- Sejm nigdy nie powinien być miejscem okupowanym przez kogokolwiek. Nikt nie zakazuje nikomu prowadzenia rozmów z rządem, a także protestowania w takiej lub w innej formie ale może się to odbywać w innym publicznym miejscu – napisało Porozumienie w specjalnym apelu do marszałka Sejmu Marka Kuchcińskiego i premiera Mateusza Morawieckiego.
Od ponad miesiąca osoby niepełnosprawne i ich opiekunowie koczują na sejmowym korytarzu. Protestujący domagają się przyznania pełnoletnim niepełnosprawnym dodatku rehabilitacyjnego w wysokości 500 złotych miesięcznie, wypłacanego w gotówce.
Inny ich postulat podniesienia renty do poziomu renty minimalnej został spełniony. Po wdrożeniu niedawno przyjętej ustawy będą dostawać 850 zł na rękę.
Teraz do zakończenia protestu wezwało Porozumienie Organizacji Kombatanckich i Niepodległościowych w Krakowie.

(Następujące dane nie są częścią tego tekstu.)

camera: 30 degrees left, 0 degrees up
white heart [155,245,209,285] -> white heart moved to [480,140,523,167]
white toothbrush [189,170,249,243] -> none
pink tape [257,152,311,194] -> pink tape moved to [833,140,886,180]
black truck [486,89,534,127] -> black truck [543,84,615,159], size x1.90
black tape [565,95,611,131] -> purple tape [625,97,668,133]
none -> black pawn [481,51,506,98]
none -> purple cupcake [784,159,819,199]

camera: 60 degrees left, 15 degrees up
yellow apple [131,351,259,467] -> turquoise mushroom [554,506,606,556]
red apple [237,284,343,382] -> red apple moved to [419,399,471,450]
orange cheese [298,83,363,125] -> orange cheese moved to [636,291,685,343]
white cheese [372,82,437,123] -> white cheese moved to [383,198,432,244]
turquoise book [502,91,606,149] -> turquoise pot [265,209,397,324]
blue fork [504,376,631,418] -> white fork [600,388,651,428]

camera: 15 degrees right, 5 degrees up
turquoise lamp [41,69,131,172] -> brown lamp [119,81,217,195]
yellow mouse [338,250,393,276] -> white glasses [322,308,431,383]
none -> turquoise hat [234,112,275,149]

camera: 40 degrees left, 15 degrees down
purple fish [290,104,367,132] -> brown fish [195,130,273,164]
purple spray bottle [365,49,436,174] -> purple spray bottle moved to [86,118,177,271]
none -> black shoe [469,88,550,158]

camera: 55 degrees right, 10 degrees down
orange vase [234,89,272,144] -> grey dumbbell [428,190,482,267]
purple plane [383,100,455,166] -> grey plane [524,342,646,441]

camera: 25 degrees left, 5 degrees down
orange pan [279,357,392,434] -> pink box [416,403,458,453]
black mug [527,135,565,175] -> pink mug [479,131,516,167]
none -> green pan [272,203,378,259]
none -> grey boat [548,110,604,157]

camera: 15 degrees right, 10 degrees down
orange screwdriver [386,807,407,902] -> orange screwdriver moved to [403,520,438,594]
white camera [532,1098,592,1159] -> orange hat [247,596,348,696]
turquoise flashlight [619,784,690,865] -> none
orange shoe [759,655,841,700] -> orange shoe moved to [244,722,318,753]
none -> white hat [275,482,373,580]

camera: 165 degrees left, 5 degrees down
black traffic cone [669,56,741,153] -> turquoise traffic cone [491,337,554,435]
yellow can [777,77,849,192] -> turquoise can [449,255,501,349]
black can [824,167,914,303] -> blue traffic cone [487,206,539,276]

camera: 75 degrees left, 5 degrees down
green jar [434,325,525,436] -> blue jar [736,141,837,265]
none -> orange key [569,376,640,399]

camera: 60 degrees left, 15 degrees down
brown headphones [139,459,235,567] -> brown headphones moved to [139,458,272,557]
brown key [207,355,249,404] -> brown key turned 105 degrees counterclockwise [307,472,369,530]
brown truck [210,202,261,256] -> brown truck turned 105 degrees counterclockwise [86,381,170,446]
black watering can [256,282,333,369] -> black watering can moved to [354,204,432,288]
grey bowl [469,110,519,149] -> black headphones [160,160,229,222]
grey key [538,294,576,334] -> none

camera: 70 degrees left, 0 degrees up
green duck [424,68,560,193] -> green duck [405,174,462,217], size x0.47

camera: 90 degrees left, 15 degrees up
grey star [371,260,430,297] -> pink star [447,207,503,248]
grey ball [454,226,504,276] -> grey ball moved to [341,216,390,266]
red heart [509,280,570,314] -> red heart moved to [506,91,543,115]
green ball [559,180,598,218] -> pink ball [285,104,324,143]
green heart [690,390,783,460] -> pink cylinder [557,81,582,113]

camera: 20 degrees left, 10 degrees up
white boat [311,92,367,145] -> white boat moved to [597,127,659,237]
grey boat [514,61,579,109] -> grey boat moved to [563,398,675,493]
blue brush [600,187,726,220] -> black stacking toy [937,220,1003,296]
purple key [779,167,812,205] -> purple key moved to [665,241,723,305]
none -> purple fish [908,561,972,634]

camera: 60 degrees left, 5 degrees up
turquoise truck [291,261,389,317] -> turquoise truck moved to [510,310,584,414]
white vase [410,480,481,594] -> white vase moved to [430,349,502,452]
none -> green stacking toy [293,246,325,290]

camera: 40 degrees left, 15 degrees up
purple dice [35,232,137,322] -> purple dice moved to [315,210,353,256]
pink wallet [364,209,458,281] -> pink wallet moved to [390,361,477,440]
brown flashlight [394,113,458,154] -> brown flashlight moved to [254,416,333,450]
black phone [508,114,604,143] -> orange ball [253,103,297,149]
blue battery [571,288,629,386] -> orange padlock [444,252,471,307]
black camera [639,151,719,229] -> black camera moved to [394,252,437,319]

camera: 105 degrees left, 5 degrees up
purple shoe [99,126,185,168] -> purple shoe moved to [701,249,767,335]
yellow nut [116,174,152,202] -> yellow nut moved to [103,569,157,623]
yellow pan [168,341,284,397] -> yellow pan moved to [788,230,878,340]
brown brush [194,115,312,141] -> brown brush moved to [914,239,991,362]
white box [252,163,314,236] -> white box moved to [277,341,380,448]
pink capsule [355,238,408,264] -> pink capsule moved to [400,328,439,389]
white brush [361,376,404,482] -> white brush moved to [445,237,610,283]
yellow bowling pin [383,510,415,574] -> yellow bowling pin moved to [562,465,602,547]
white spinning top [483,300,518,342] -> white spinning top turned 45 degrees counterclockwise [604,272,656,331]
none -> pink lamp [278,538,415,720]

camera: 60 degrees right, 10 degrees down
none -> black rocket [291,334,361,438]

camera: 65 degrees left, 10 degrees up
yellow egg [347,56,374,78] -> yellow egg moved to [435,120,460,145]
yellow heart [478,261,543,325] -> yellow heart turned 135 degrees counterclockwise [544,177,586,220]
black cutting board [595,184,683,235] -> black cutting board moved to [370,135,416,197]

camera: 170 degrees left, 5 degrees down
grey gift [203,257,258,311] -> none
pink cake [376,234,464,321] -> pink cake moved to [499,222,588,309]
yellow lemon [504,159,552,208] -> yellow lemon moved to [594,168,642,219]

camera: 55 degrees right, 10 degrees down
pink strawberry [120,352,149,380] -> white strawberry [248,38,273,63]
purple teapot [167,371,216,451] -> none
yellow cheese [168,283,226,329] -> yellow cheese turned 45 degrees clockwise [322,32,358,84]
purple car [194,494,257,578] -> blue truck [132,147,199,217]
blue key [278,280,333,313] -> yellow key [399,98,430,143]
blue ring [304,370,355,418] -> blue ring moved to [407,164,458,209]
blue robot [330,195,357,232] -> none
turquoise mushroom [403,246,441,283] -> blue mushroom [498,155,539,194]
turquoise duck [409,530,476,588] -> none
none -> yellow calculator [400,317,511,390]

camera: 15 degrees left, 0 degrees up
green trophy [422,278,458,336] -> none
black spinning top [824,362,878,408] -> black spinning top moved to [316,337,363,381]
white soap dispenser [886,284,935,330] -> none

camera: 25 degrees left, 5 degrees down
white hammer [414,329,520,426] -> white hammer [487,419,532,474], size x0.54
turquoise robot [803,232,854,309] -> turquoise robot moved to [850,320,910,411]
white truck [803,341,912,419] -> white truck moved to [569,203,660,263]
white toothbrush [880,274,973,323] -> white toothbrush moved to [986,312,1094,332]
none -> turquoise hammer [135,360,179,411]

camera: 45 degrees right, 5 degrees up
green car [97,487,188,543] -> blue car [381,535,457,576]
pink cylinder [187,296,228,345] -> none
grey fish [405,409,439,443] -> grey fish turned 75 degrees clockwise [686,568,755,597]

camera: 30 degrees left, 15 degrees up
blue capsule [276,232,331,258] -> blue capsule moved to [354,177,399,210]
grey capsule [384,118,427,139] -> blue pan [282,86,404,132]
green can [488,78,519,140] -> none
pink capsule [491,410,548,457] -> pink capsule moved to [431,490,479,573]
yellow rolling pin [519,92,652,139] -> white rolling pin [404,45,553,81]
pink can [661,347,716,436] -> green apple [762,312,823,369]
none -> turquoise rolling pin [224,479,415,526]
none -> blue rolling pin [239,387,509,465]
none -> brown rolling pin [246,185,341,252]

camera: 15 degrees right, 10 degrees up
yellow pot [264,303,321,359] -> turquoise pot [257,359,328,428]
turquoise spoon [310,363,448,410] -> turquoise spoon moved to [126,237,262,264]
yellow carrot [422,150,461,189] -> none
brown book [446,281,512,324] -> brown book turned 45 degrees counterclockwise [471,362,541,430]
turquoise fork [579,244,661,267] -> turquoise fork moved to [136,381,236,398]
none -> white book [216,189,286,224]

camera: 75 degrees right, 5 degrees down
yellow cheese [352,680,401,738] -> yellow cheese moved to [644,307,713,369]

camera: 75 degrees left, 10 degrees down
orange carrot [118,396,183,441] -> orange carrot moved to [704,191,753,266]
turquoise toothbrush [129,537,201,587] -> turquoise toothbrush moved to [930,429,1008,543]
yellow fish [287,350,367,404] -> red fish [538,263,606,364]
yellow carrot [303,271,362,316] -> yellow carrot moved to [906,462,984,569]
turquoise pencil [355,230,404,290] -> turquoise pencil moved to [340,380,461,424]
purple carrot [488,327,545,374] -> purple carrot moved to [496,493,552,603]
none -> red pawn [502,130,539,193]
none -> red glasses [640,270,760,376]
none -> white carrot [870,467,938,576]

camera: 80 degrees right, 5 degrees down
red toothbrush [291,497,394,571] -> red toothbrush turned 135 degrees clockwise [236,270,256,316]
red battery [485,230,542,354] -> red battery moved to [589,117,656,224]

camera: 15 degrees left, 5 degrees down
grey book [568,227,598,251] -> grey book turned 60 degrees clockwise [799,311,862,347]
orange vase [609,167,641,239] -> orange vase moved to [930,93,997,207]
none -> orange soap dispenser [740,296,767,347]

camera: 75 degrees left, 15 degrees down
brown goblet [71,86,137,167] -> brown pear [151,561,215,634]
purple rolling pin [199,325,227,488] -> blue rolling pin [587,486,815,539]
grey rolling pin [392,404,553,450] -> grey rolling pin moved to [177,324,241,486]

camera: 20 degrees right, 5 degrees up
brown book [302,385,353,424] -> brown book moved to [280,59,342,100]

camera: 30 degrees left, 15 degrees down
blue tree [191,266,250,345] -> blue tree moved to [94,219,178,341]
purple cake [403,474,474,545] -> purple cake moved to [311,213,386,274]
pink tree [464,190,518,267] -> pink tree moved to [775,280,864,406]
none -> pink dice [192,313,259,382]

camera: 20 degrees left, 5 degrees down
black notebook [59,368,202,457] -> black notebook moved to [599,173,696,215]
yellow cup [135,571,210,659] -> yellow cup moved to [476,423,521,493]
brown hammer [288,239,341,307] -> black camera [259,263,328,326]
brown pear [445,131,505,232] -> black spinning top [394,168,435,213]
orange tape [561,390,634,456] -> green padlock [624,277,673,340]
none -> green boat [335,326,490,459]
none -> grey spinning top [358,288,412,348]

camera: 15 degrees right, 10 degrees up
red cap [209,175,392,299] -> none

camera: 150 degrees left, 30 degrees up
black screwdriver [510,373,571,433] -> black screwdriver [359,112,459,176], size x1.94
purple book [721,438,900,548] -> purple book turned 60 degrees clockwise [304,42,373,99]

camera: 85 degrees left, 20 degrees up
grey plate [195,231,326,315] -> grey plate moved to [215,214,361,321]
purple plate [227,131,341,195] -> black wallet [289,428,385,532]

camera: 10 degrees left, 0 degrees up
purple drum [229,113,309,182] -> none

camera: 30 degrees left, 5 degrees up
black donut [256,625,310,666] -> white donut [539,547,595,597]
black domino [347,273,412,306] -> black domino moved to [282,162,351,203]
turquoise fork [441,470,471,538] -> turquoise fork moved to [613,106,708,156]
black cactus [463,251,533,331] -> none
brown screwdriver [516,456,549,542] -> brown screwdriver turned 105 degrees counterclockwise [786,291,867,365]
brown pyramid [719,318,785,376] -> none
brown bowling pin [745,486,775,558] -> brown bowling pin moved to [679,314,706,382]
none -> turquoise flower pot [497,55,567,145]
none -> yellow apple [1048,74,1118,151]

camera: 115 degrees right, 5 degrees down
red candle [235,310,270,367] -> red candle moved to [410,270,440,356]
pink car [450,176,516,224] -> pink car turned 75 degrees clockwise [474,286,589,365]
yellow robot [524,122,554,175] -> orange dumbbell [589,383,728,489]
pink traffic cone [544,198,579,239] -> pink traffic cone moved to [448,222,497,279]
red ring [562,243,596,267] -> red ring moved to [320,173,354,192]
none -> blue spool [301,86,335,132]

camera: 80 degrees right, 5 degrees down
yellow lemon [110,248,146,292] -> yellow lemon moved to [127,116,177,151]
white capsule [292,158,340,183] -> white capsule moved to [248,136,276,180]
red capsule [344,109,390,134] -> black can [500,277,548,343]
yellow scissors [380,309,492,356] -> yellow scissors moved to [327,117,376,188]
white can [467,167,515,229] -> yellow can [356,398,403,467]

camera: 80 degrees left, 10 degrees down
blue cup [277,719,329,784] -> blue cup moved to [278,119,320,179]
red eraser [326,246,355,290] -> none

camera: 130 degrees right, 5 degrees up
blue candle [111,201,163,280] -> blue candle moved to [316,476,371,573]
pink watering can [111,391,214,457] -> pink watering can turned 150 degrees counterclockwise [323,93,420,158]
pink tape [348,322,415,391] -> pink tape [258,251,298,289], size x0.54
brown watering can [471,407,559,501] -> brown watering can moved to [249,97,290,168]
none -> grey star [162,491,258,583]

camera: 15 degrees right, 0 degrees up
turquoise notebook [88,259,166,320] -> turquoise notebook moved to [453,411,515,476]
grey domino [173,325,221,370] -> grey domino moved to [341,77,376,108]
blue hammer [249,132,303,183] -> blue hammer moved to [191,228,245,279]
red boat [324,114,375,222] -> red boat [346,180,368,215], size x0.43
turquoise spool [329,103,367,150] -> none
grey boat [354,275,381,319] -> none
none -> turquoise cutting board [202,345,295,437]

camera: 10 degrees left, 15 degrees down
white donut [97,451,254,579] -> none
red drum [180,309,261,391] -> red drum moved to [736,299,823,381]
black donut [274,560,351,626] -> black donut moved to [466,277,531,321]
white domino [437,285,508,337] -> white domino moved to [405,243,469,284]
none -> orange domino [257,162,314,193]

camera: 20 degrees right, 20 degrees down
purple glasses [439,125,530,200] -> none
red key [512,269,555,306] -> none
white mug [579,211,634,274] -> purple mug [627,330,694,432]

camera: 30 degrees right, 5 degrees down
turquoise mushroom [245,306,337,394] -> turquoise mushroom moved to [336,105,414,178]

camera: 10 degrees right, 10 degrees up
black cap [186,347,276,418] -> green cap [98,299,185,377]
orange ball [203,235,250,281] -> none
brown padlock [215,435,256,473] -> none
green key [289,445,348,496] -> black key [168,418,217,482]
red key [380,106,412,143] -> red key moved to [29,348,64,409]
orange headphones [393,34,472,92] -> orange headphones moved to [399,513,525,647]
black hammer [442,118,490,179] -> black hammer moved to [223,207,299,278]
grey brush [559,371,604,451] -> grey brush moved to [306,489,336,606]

- W trosce o dobro Państwa Polskiego oraz o los protestujących osób niepełnosprawnych i ich opiekunów wzywamy do zakończenia protestu w budynku Sejmu. Długotrwała okupacja na pewno nie przysparza sympatii protestującym, którzy okazują zdecydowaną wrogość wobec obecnego rządu. Protest w sprawie poprawy warunków bytowych dla niepełnosprawnych staje się coraz bardziej polityczny mimo zaprzeczeń jego liderów – uważa Porozumienie.